[Extracted data entries]
+---+

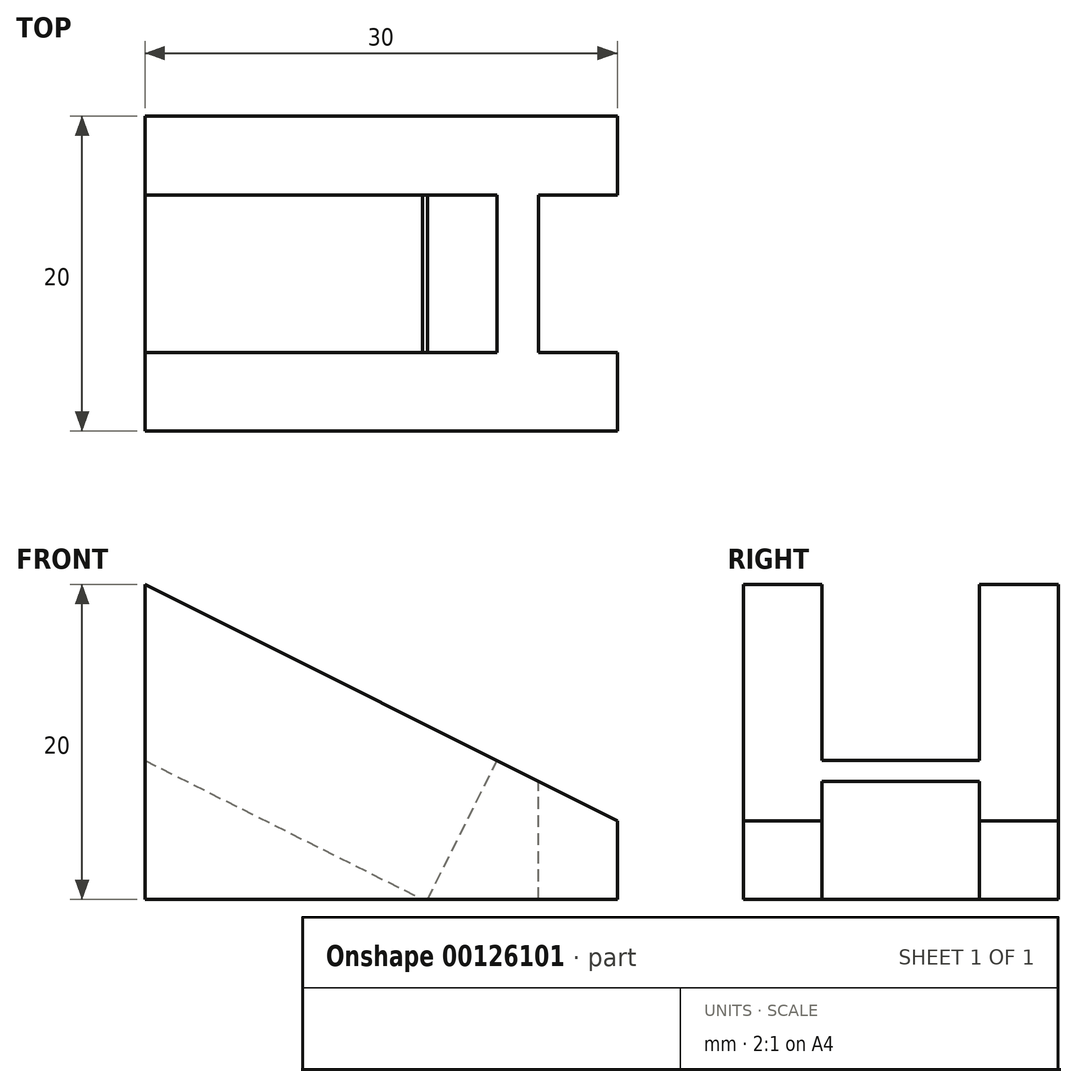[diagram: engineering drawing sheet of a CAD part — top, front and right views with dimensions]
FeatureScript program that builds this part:
annotation { "Feature Type Name" : "Feature", "Feature Type Description" : "" }
export const myFeature = defineFeature(function(context is Context, id is Id, definition is map)
    precondition{}
    {
        {
            var Q0;
            Q0=qCreatedBy(makeId("Front.planeOp"),FACE);
            var sketch = newSketch(context, id + "F0", { "sketchPlane" : qUnion([Q0])});
            skLineSegment(sketch, "E0", {"start": v(0, 20) * mm, "end": v(0, 0) * mm});
            skLineSegment(sketch, "E1", {"start": v(0, 0) * mm, "end": v(30, 0) * mm});
            skLineSegment(sketch, "E2", {"start": v(30, 0) * mm, "end": v(30, 5) * mm});
            skLineSegment(sketch, "E3", {"start": v(30, 5) * mm, "end": v(0, 20) * mm});
            skSolve(sketch);
        }
        {
            var Q0;
            Q0 = qSketchRegion(id + "F0", true);
            extrude(context, id + "F1", {"entities" : qUnion([Q0]), "oppositeDirection" : true, "depth" : 20 * mm});
        }
        {
            var Q0;
            Q0=makeQuery(id+"F1.opExtrude","SWEPT_FACE",FACE,{"disambiguationData":[OSD([sQuery(id+"F0.wireOp",EDGE,"E3")])]});
            var sketch = newSketch(context, id + "F2", { "sketchPlane" : qUnion([Q0])});
            skLineSegment(sketch, "E4", {"start": v(-8.94, 5) * mm, "end": v(16.06, 5) * mm});
            skLineSegment(sketch, "E5", {"start": v(16.06, 5) * mm, "end": v(16.06, 15) * mm});
            skLineSegment(sketch, "E6", {"start": v(16.06, 15) * mm, "end": v(-8.94, 15) * mm});
            skLineSegment(sketch, "E7", {"start": v(-8.94, 15) * mm, "end": v(-8.94, 5) * mm});
            skSolve(sketch);
        }
        {
            var Q0;
            Q0 = qSketchRegion(id + "F2", true);
            extrude(context, id + "F3", {"entities" : qUnion([Q0]), "operationType" : NewBodyOperationType.REMOVE, "oppositeDirection" : true, "depth" : 10 * mm});
        }
        {
            var Q0;
            Q0=makeQuery(id+"F1.opExtrude","SWEPT_FACE",FACE,{"disambiguationData":[OSD([sQuery(id+"F0.wireOp",EDGE,"E2")])]});
            var sketch = newSketch(context, id + "F4", { "sketchPlane" : qUnion([Q0])});
            skLineSegment(sketch, "E8", {"start": v(15, 0) * mm, "end": v(15, 7.5) * mm});
            skLineSegment(sketch, "E9", {"start": v(15, 7.5) * mm, "end": v(5, 7.5) * mm});
            skLineSegment(sketch, "E10", {"start": v(5, 7.5) * mm, "end": v(5, 0) * mm});
            skSolve(sketch);
        }
        {
            var Q0;
            {var subQ0=sQuery(id+"F4.wireOp",EDGE,"E8");var subQ1=sQuery(id+"F0.wireOp",EDGE,"E2");var subQ2=makeQuery(id+"F1.opExtrude","SWEPT_EDGE",EDGE,{"disambiguationData":[OSD([sQuery(id+"F0.wireOp",EDGE,"E1"),subQ1])]});var subQ3=makeQuery(id+"F4.imprint","INTERSECT",VERTEX,{"derivedFrom":[subQ2,subQ0]});Q0=makeQuery(id+"F4.imprint","IMPRINT",FACE,{"disambiguationData":[TD([[makeQuery(id+"F4.imprint","IMPRINT",EDGE,{"disambiguationData":[TD([[subQ3,-1.0]])],"derivedFrom":subQ0}),1.0]])]});}
            var Q1;
            {var subQ0=sQuery(id+"F4.wireOp",EDGE,"E9");Q1=makeQuery(id+"F4.imprint","IMPRINT",FACE,{"disambiguationData":[TD([[makeQuery(id+"F4.imprint","IMPRINT",EDGE,{"derivedFrom":subQ0}),1.0]])]});}
            extrude(context, id + "F5", {"entities" : qUnion([Q0, Q1]), "operationType" : NewBodyOperationType.REMOVE, "oppositeDirection" : true, "depth" : 5 * mm});
        }
    });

+---+

### EXERCISE INSTRUCTIONS
Show each line of the records that contains the string "NewBodyOperationType", copying every such line in full. Case counts.

### CORRECT RESULT
            extrude(context, id + "F3", {"entities" : qUnion([Q0]), "operationType" : NewBodyOperationType.REMOVE, "oppositeDirection" : true, "depth" : 10 * mm});
            extrude(context, id + "F5", {"entities" : qUnion([Q0, Q1]), "operationType" : NewBodyOperationType.REMOVE, "oppositeDirection" : true, "depth" : 5 * mm});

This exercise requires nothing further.